Solid-solution organic crystals have been introduced into the search for better photon up-conversion materials, which convert currently wasted long-wavelength light into more useful shorter wavelength light. Scientists from the Tokyo Institute of Technology revisited a previously deemed ineffective materials approach, using a molecule originally developed for organic LEDs, and achieved outstanding performance and efficiency. Their discoveries pave the way for numerous novel photonic technologies, such as improved solar cells and photocatalyst for hydrogen and hydrocarbon production.
Light is a powerful source of energy that, when properly harnessed, can be used to drive difficult chemical reactions, generate electricity, and power optoelectronic devices. However, not all wavelengths of light can be used in most applications. This is because the energy carried by each photon is inversely proportional to its wavelength, and light only triggers chemical and physical processes when the energy provided by individual photons exceeds a certain threshold.
The results of our experiments using simulated sunlight indicate that solar concentration optics such as lenses are no longer required to efficiently upconvert terrestrial sunlight.
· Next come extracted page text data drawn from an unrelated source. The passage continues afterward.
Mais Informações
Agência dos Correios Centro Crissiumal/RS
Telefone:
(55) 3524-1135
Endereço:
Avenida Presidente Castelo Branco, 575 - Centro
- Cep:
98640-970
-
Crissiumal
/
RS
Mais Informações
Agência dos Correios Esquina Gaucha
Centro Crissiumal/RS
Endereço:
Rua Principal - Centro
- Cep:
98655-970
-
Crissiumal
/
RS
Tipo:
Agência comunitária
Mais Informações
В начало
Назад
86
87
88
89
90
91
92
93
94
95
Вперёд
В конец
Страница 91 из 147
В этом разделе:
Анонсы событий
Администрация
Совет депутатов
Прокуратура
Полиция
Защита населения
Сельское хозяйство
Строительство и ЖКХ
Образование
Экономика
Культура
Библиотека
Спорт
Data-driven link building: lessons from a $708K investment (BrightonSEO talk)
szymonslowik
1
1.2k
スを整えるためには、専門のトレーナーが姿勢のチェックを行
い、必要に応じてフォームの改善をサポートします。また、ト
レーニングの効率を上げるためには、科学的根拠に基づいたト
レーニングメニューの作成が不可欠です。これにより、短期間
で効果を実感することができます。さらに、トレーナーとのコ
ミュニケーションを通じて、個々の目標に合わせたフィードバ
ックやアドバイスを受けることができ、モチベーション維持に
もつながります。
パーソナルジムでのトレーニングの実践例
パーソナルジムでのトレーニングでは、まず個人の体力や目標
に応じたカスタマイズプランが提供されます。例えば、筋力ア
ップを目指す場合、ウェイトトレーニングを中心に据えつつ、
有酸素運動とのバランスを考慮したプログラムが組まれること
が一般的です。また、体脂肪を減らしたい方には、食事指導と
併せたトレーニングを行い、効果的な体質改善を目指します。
The proof-of-concept we presented in our paper is a significant technical leap forward in the pursuit of high-performance PUC solids, which will open up diverse photonics technologies in the future.
Yoichi Murakami
This means that devices such as solar cells cannot benefit from all of the color contained in sunlight because it is made up of photons with both high and low energies. Scientists all over the world are working hard to develop materials that will enable photon up-conversion (PUC), a process in which photons with lower energies (longer wavelengths) are captured and re-emitted as photons with higher energies (shorter wavelengths). One promising method is triplet-triplet annihilation (TTA). This process necessitates the use of both a sensitizer and an annihilator material. The sensitizer absorbs low-energy photons (long-wavelength light) and transfers its excited energy to the annihilator, which emits higher energy photons (light of shorter wavelength) as a result of TTA.
For a long time, it has been difficult to find good solid materials for PUC. Although liquid samples can achieve relatively high PUC efficiency, working with liquids, particularly those containing organic solvents, is inherently dangerous and time-consuming in many applications. Previous attempts to create PUC solids, on the other hand, were plagued by poor crystal quality and small crystal domains, resulting in short traveling distances of triplet excited states and, as a result, low PUC efficiency. Furthermore, most previous solid PUC samples were not tested for stability under continuous photo irradiation, and experimental data were frequently collected in inert gas atmospheres. As a result, low efficiency and insufficient material stability have long been a source of concern.
A team of researchers led by Associate Professor Yoichi Murakami of Tokyo Tech, Japan, recently discovered the solution to this challenge. Their paper (open access) is published in Materials Horizon and describes how they focused on van Der Waals crystals, a classical materials class that has not been considered in the search for high-efficiency PUC solids. They tried mixing 9-(2-naphthyl)-10-[4-(1-naphthyl)phenyl]anthracene (ANNP), a hydrocarbon molecule originally developed for blue organic LEDs, with platinum octaethylporphyrin (PtOEP), a staple sensitizer that absorbs green light, after discovering that it was an excellent annihilator for embodying their concept.
The researchers discovered that by using the crystalline phase of a van dar Waals solid solution with a sufficiently low proportion of PtOEP to ANNP, aggregation of the sensitizer molecules could be completely avoided (around 1:50000). They went on to thoroughly characterize the obtained crystals and discovered why using the ANNP annihilator prevented sensitizer aggregation when other existing annihilators had failed in previous studies. Furthermore, as Dr. Murakami points out, the team’s solid crystals were highly stable and performed exceptionally well. “The results of our experiments using simulated sunlight indicate that solar concentration optics such as lenses are no longer required to efficiently upconvert terrestrial sunlight,” he says.
Overall, this study reintroduces van der Waals crystals into the PUC game as an efficient method of producing outstanding solid materials using versatile hydrocarbon annihilators. “The proof-of-concept we presented in our paper is a significant technical leap forward in the pursuit of high-performance PUC solids, which will open up diverse photonics technologies in the future,” Dr. Murakami concludes. Let us hope that future research in this area will allow us to efficiently transform light into its most useful forms.